E aí, Naravo, beleza? Bom, não tô conseguindo ler seu texto nesse momento, estou no trabalho e minha atenção é igual a do Bentinho da Capitu.
ResponderExcluirPelos comentários, parece-me muitíssimo interessante seu blog.
Valeu pelo comentário no meu, abraço e até logo.
Toda vez fico sem palavras...
ResponderExcluirCaramba!! Que foda Gui !
ResponderExcluirSuas narrativas são impressionantes !
Cara, quem pe realmente santo e quem é realmente pecador neste mundo semi perdido em palavras e gestos?
ResponderExcluirFique com Deus, menino Guilherme Navarro.
Um abraço.
Escreva, moço, escreva.
ResponderExcluirNossa, Guilherme, surpreendente.
ResponderExcluirMente incrível a sua.
meu beijo
Me toca de uma maneira incrível
ResponderExcluirE me inspira de uma maneira única.
Obrigado.
Guilherme, e eu tbm estava com saudade de vc, e de passar aqui!
ResponderExcluirAhhh, esse tempo que as vezes mata a gente né?
Qto ao seu texto, pelamordedeussssssss...como vc escreve lindamente meu querido.
PS: Parecem coisas tão reais!!
Um beijooooooo meu!
isso é BOM
ResponderExcluirbem interessante a sua escrita, gostei bicho!
ResponderExcluirquando puder visita lá, parecerias também estamos aí!
http://lexicosandcharutos.blogspot.com/
Olá por alguns motivos estarei deletando meu atual blog, mais já estou construindo outro espaço para postar idéias, pensamentos e imagens.
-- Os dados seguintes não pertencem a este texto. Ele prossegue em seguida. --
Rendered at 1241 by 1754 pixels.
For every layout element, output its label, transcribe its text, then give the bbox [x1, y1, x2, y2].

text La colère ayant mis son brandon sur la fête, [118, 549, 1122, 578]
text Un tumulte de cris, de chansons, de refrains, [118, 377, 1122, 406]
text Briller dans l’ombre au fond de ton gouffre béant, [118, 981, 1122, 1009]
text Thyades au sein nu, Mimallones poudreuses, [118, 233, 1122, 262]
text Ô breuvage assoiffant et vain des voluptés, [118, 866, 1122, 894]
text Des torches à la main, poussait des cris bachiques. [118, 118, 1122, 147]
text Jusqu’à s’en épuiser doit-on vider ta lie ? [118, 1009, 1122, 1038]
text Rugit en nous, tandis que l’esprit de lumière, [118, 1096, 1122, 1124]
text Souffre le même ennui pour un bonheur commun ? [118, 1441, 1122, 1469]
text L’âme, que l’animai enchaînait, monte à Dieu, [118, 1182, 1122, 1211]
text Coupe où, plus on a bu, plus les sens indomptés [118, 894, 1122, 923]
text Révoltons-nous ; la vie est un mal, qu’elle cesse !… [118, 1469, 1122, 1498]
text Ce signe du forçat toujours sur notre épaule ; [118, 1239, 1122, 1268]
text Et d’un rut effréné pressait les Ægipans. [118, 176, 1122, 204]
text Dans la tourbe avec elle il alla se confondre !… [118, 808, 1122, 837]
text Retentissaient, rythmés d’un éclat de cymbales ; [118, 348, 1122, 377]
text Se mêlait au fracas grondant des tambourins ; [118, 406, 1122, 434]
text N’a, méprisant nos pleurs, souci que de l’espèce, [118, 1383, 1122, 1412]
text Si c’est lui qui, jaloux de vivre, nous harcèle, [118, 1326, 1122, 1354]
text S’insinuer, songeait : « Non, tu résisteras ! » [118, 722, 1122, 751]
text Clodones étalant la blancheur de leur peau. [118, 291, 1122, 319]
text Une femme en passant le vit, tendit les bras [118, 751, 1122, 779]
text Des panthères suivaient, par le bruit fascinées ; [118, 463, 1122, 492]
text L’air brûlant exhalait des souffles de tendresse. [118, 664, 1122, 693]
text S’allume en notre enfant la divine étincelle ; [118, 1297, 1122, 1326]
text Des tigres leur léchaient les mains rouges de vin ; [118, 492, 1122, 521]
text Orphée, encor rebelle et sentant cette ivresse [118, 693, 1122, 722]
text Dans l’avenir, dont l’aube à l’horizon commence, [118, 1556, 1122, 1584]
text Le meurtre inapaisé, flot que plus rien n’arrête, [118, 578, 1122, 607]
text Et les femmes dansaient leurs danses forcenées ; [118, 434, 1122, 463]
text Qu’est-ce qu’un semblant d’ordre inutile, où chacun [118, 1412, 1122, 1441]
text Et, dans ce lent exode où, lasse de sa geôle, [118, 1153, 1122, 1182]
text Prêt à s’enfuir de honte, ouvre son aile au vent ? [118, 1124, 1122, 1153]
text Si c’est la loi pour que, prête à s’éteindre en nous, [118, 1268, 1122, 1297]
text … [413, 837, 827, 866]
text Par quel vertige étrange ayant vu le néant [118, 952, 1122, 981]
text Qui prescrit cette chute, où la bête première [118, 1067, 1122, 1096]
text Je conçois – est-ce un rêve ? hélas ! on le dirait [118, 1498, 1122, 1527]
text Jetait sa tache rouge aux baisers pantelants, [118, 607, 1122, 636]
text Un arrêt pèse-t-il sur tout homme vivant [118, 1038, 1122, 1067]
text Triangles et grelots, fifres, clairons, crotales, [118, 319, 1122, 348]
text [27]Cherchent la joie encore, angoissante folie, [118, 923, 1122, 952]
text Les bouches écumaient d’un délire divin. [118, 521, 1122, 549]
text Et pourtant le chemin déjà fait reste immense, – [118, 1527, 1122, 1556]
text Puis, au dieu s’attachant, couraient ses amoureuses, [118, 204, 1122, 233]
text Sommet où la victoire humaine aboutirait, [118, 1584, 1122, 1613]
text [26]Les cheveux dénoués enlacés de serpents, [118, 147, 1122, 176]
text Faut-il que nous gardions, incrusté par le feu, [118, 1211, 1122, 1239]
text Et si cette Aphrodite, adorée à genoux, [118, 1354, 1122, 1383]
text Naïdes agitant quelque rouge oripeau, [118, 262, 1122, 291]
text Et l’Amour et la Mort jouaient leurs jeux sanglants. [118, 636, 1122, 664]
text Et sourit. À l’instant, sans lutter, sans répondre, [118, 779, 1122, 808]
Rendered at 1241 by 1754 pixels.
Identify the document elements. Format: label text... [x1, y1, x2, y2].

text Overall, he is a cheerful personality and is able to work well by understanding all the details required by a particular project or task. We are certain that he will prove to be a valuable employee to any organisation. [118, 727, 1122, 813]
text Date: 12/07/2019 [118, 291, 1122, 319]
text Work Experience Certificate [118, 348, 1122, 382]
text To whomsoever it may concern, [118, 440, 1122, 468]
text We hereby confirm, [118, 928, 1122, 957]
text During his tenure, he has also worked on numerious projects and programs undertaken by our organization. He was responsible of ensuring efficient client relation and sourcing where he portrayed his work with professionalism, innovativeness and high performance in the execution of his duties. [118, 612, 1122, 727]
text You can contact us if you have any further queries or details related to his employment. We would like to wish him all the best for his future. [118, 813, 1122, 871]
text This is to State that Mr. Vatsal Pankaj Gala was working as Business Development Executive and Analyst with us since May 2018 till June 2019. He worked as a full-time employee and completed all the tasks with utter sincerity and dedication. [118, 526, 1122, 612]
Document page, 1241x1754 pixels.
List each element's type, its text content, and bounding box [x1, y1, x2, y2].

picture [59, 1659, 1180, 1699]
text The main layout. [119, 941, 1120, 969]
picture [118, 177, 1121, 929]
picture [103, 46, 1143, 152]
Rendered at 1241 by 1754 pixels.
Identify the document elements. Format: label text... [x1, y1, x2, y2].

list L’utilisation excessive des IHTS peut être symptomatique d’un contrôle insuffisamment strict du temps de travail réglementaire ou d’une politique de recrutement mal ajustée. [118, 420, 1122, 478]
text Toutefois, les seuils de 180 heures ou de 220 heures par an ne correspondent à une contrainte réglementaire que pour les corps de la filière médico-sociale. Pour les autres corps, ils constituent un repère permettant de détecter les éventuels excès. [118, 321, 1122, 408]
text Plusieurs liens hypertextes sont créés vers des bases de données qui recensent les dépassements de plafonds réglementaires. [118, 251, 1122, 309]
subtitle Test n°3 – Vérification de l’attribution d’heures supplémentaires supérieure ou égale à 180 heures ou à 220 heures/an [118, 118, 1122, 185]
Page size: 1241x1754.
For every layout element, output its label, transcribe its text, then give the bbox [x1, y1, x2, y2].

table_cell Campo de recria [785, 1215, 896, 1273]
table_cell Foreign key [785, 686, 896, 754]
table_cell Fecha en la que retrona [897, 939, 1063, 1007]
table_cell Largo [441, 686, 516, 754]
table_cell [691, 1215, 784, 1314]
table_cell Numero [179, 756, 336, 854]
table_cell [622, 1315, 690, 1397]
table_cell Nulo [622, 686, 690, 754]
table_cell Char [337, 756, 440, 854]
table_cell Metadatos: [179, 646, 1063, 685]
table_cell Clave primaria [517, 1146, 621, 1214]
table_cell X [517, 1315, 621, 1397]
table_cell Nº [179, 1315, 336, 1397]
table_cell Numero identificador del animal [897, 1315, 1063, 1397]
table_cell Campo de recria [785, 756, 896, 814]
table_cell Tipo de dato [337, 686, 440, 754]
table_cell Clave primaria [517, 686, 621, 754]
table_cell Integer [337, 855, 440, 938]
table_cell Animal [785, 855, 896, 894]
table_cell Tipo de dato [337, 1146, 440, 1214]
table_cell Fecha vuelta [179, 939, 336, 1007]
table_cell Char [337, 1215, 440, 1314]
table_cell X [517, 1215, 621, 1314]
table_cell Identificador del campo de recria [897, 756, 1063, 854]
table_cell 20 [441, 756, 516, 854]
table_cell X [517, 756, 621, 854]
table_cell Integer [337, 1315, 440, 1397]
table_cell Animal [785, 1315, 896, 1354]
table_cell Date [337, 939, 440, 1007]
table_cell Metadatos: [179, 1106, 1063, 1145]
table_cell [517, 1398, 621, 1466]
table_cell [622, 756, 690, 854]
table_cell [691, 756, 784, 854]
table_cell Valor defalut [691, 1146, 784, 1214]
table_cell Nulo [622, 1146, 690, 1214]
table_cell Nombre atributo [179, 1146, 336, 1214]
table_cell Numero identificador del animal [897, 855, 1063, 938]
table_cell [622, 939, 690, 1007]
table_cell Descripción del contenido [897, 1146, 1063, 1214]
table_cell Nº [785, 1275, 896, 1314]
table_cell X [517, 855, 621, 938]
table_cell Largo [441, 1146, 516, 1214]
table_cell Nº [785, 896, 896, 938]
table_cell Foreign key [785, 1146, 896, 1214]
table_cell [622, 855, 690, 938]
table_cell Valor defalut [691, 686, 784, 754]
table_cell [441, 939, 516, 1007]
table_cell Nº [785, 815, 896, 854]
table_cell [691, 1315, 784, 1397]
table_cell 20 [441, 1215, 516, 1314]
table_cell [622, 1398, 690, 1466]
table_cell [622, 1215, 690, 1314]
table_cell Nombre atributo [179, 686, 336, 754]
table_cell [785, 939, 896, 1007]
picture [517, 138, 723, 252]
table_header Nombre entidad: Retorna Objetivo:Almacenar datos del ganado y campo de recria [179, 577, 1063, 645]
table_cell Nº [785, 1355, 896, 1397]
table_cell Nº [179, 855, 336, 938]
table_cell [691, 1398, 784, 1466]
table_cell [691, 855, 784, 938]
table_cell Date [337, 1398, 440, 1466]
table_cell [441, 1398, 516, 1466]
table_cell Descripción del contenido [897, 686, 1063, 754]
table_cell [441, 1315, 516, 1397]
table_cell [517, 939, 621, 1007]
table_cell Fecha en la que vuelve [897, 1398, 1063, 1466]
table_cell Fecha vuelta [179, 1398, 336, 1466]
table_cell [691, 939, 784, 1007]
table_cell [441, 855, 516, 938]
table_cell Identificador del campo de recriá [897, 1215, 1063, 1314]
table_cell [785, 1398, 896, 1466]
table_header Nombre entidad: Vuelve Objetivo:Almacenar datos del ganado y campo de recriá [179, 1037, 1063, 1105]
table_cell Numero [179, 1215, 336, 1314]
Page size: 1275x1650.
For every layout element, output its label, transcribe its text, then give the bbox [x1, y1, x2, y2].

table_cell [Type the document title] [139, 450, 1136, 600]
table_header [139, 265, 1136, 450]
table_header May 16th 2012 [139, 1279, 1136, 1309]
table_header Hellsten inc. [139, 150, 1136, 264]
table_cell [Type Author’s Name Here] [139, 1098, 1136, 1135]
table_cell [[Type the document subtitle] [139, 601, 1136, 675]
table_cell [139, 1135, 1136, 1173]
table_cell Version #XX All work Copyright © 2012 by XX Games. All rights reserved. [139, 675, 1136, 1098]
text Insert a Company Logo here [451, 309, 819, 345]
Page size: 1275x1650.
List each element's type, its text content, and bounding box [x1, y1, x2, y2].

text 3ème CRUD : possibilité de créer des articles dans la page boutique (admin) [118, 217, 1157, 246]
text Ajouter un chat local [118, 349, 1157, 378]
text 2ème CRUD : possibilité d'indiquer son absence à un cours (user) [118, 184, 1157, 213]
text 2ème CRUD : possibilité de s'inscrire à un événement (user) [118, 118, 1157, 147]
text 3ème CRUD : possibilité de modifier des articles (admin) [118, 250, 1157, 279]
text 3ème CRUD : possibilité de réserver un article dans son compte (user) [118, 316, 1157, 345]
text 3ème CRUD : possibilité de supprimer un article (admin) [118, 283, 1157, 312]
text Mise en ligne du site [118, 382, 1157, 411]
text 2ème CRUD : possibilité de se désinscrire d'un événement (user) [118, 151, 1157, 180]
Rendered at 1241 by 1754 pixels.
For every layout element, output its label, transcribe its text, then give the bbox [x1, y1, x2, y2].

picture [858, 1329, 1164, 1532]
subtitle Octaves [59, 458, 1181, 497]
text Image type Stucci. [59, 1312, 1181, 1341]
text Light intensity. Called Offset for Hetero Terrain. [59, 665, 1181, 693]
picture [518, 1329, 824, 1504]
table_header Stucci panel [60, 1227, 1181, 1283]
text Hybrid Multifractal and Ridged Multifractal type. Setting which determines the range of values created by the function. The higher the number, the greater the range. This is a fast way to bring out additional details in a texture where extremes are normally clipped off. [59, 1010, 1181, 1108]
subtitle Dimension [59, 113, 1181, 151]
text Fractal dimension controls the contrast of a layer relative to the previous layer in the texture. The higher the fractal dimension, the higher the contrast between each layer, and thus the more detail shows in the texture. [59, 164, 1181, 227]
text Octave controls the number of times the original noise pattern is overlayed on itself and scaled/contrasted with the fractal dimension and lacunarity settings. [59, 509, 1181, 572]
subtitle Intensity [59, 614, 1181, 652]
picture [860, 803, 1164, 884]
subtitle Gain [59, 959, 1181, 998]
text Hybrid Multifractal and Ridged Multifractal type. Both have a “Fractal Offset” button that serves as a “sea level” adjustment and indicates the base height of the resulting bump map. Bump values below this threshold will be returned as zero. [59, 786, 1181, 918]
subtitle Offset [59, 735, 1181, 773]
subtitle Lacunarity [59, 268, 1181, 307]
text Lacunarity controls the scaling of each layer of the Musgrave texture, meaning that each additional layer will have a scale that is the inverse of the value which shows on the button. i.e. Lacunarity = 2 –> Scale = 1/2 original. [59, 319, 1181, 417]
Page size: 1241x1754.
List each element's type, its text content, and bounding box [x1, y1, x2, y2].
ResponderExcluirGostaria de ter sua presença neste blog tambem:
http://tatapalavrasaovento.blogspot.com/
Beijos com carinho!!
Você é genial e eu te invejo, só isso
ResponderExcluirCara, você mandou bem, porém eu não te invejo. [sorrio]. Admiro. [sorrio novamente]
ResponderExcluirParabéns e continue escrevendo
Me indicaram o seu blog e eu vim conferir
http://jefhcardoso.blogspot.com
que bom que é te ler :)
ResponderExcluirFortíssimo..."agreste"...
ResponderExcluire imagem perfeita...
beijos e bom domingo,
Bia
Passando para conferir nova postagem.
ResponderExcluir*Entre o sonho e a realidade eu prefiro a realidade que me permita sonhar. http://jefhcardoso.blogspot.com
Saudade dos seus textos, Guilherme!
ResponderExcluirGrande abraço!!!!!!!!!
que isso... bom demais da conta...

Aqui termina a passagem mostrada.